Why release preconfigured desktop OS at all? I mean, if one wants it Gentoo-way: Calculate Linux Scratch is a good example of minimal distribution, providing you with basic tools to build your own system. Tempting as it may seem, this self-made approach is not efficient in case of corporate users, who need immediate access to remote disks, clickable icons, eye-candy keyboard switching, intuitive instant messaging… Unless you were born to compile, there’s no need to build everything from zero: a standard Calculate desktop is easily customizable.
Almost two years ago now, we released Calculate Linux Desktop featuring GNOME 3. And since nobody knew what GNOME 2 future would be, we decided to rebrand the original GNOME 3 with the standard Calculate looks; client-server solutions were also added. To cut a long story short, a lot was done to preserve the CLDG edition.
Two updates were released since then, GNOME 3.4 and 3.6. The main thing we learned through them was that GNOME developers set very rigid (and not necessarily fine) standards, immobilizing interfaces, changing the API completely, etc.

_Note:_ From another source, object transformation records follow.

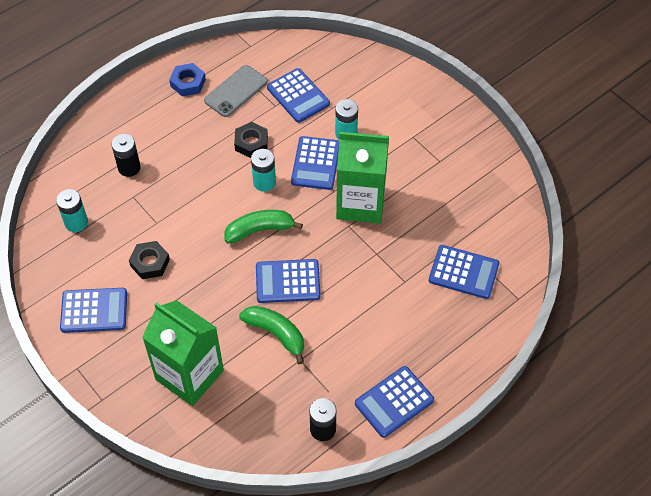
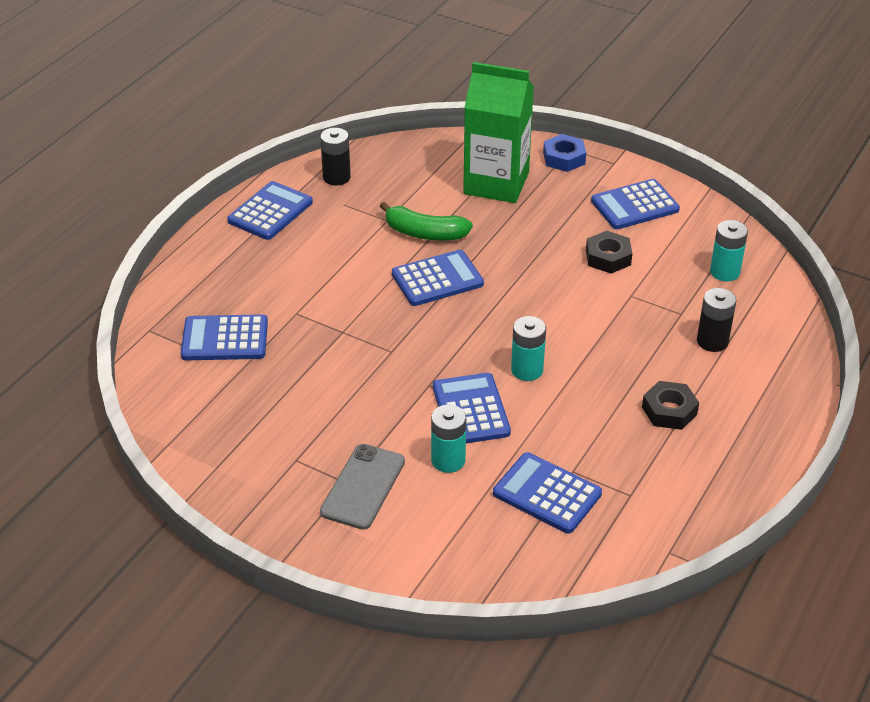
camera: 160 degrees right, 15 degrees down
(188, 83) = (721, 467): blue nut -> blue nut (564, 158)
(236, 91) = (643, 475): grey phone -> grey phone (363, 487)
(251, 143) = (574, 412): black nut -> black nut (669, 410)
(260, 230) = (500, 319): green banana -> none
(360, 203) = (387, 379): green carton -> none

Then we tried Cinnamon, but it didn’t actually solve the problem. Numerous bugs were detected in betas and as far as release candidates, and we found ourselves unable to deal with some of them at all. Only editing the source code might solve these. Some patches have been applied, but we’ll need still more time to fix everything.
What should we do?
# Stop supporting CLDG. Let me remind you, quite earnestly, that it crashes sometimes, so…

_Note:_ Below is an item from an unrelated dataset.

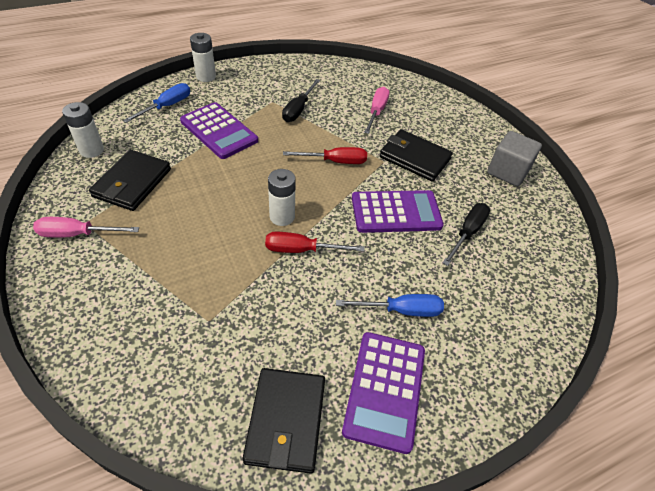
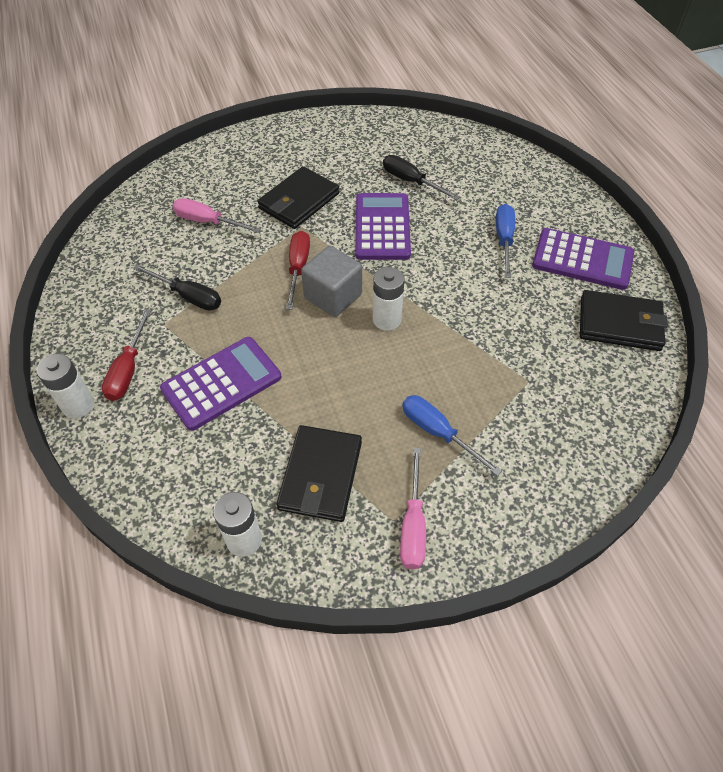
camera: 80 degrees left, 5 degrees up
(132, 183) = (320, 475): black wallet -> black wallet turned 75 degrees clockwise
(167, 106) = (149, 452): blue screwdriver -> blue screwdriver (438, 432)
(302, 250) = (435, 305): red screwdriver -> red screwdriver (128, 369)
(507, 172) = (327, 138): grey cube -> grey cube (333, 296)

# Provide a Calculate Linux Scratch GNOME edition (CLSG) - that is, a minimalistic GNOME desktop - instead of CLDG. We already were doing this once, in fact.

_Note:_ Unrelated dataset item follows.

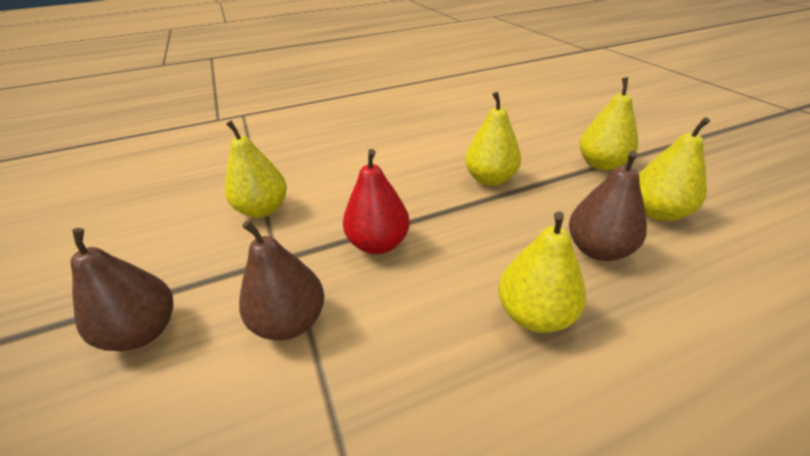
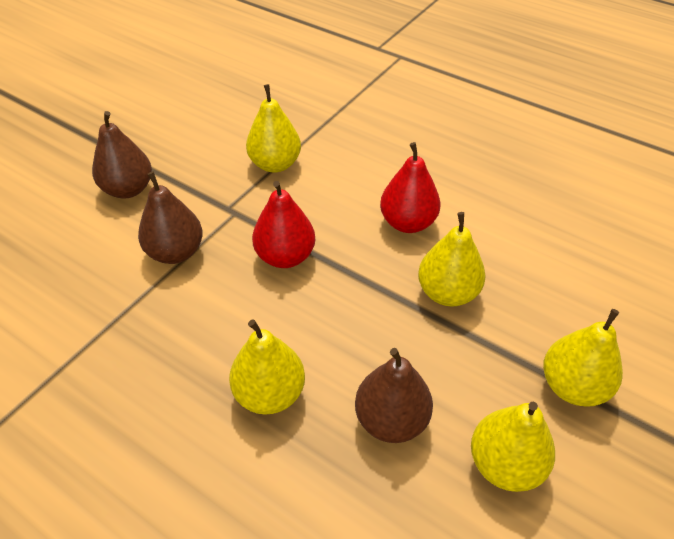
camera: 55 degrees right, 10 degrees up
(408, 171) = (408, 223): none -> red pear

# Continue supporting GNOME3, whatever small bugs there may be: we’d fix them all eventually.
# Return to GNOME2 while it is still marked as stable in Portage, as it will remain there for at least some months more, or so we may hope. By the moment the Gentoo team stop supporting it, either Linux Mint will come up with a complete GNOME3 rewrite, or MATE will be made stable. Looks like this is the best solution for now … though a temporary one, of course.
Which one do you think better? We really need your opinion.